Their success was so important to Chambers that he was their fierce champion.
When doing a spin-in "they could just call John [Chambers] up and say, 'John, we need more money.' And they would get it,'" one former employee told us. That didn't happen for managers of other products in other departments.
One person familiar with the spin-ins told us that each of these top engineers pocketed up to $40 million for each spin-in Cisco bought.
They would equally share their equity with the first six to eight people who joined their spin-ins, making it easy for them to pull some of the brightest engineers from Cisco into their latest ventures. Employees who joined later would also get a stake, but a smaller one, like as in most startups.These spin-ins caused resentment among some rank and file Cisco employees who didn't get the chance to earn millions in bonuses if they built a successful product.
People also told us that MPLS sometimes used their influence with Chambers to criticize and derail other projects at Cisco if they they felt these projects competed with their own interests.
For that reason, many Cisco employees outside of Insieme were glad to see them go, we were told.
Big sales at a price
The current product the MPLS team worked on was Cisco's most important network switch, the Nexus 9000, and software called ACI, which allows Cisco to compete in a hot up-and-coming market called software defined networking.
Cisco paid $863 million to buy Insieme and Wall Street was watching how well it sold. And it has been selling well.
Cisco has cut the cost of the Nexus 9000 so much that customers could get the bigger, faster switch for a bargain compared to the lower-end models.
In March, Cisco doubled down on this, announcing that its latest Nexus 9000 would deliver 100G of speed "for 40 gig pricing," Robbins said.
Consequently, with Nexus selling well at discounted prices, overall revenue for the switching unit was down 3%, Cisco reported in May. It was down 4% the previous quarter, too (although it had grown 5% the previous quarter).
The ACI software is also selling well -revenue grew 100% and its on a $2 billion annualized run-rate, Robbins told analysts in May - but we've heard from multiple people that once customers bought it, they found it too difficult to install and use.
"ACI is too expensive, too complex, and doesn't solve a real problem. Chuck [Robbins] probably figured this out and put some else in charge to salvage it and didn't want to deal with the egos any longer," one former employee told us.
Another person told us that some ACI customers had joked that this software was really "hardware-defined-networking" - in other words, not the revolutionary networking software that promises to unseat Cisco in the network industry.
Why they really quit
Meanwhile, Robbins has now been CEO for about a year and has been systematically putting his own team in place.
When MPLS first agreed to step away and become "advisors," on May 25, Robbins and Chambers stood side-by-side with all four of these engineers in an all-hands meeting to announce the change.
The fact that Chambers was standing alongside Robbins at that meeting was hugely significant.
At the time, Jiandani had said she'd stay on and become Insieme's leader, reporting to directly to Robbins.

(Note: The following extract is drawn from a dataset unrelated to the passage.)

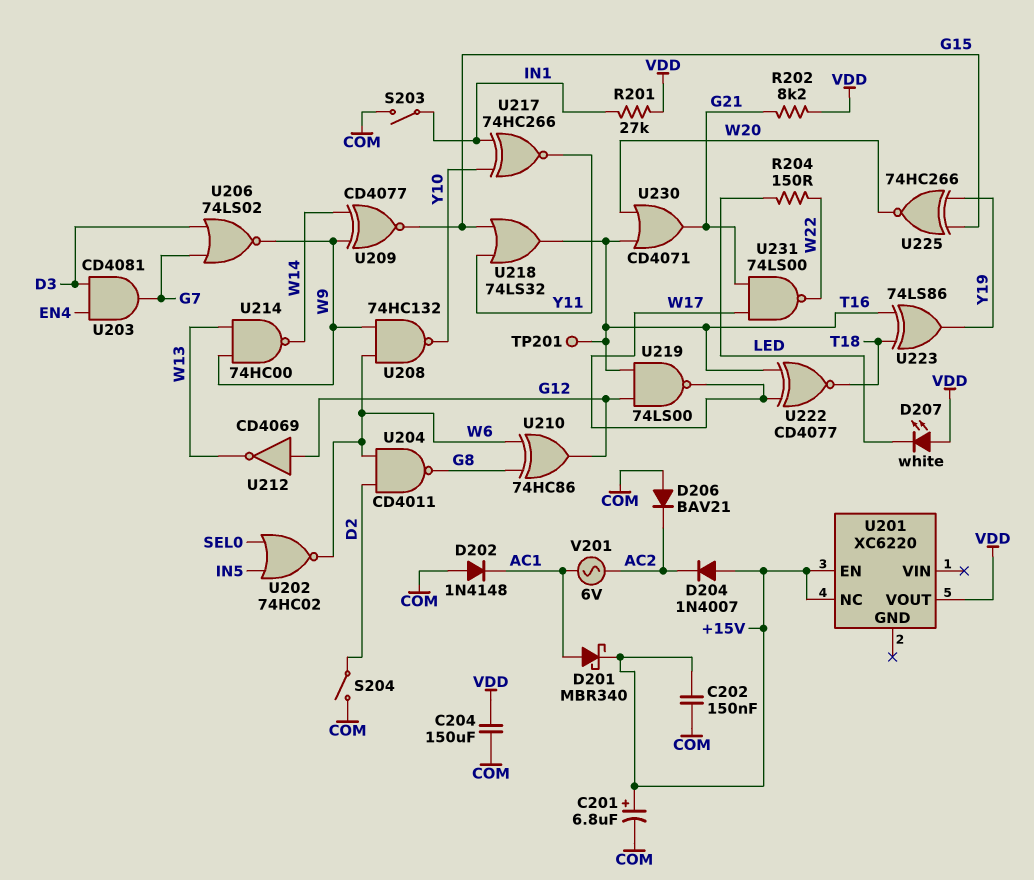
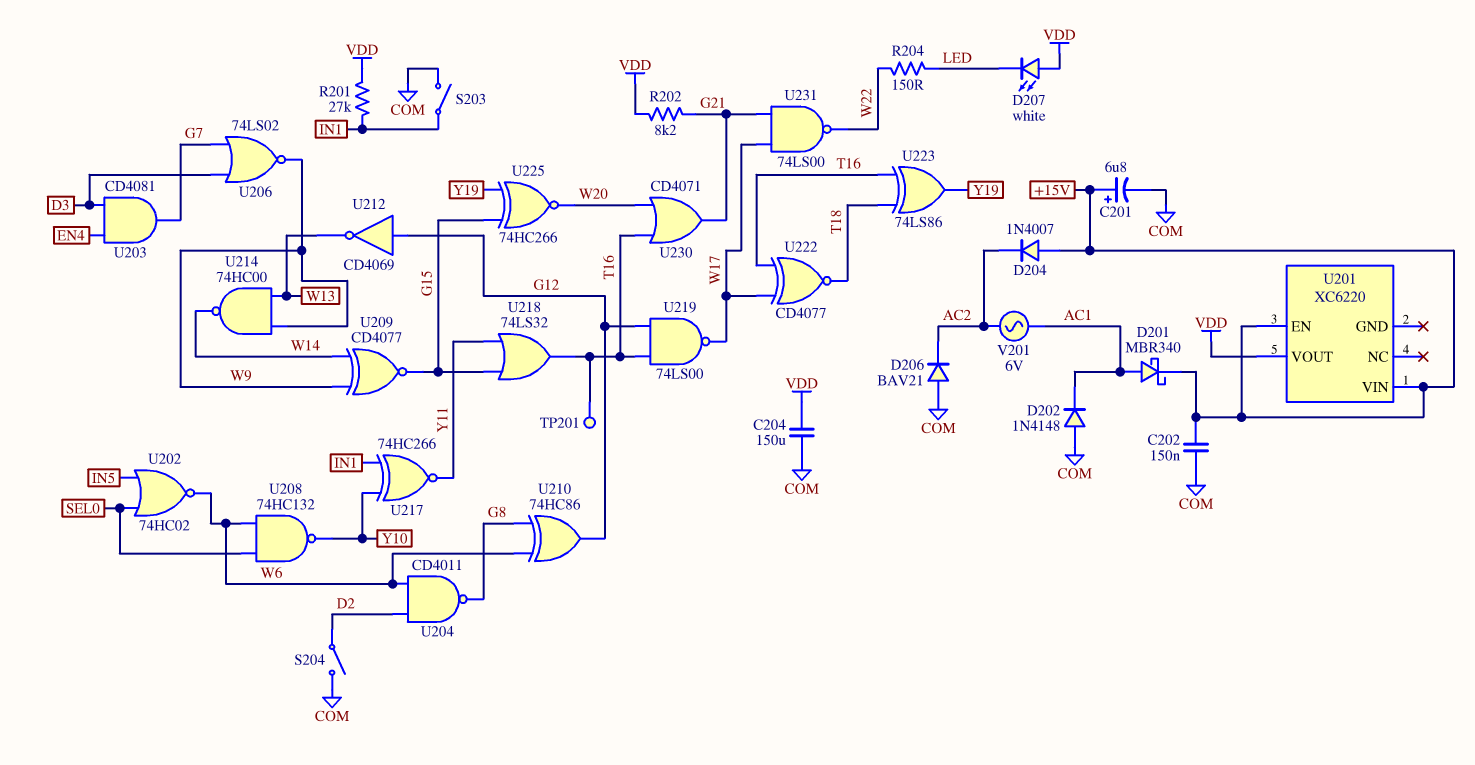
U201 pin NC: +15V -> none
U201 pin VIN: none -> +15V
U208: NAND 74HC132 (in W6, in W9, out Y10) -> NAND 74HC132 (in SEL0, in W6, out Y10)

Cisco announced this news to the company.
That would have been a big promotion for her.
But it also meant that she would no longer report to Chambers.One insider told us she wanted to continue to run Insieme as a separate unit, but Robbins made it clear that as a part of his leadership team, she would held accountable for overall growth of the data center switching Nexus line, not just the Nexus 9000.
Instead of taking the job, she joined the others and publicly quit.
While Robbins has said he will not do the spin-in thing, there was a rumor that the team was in talks with their favorite patron, John Chambers, about funding them for a new venture.
A close source to MPLS says this isn't true, the team has no plans for a new project together, and Chambers is not becoming an angel investor for them.
In the meantime, Robbins now has the full helm of Cisco and we're hearing that many people inside the company are relieved.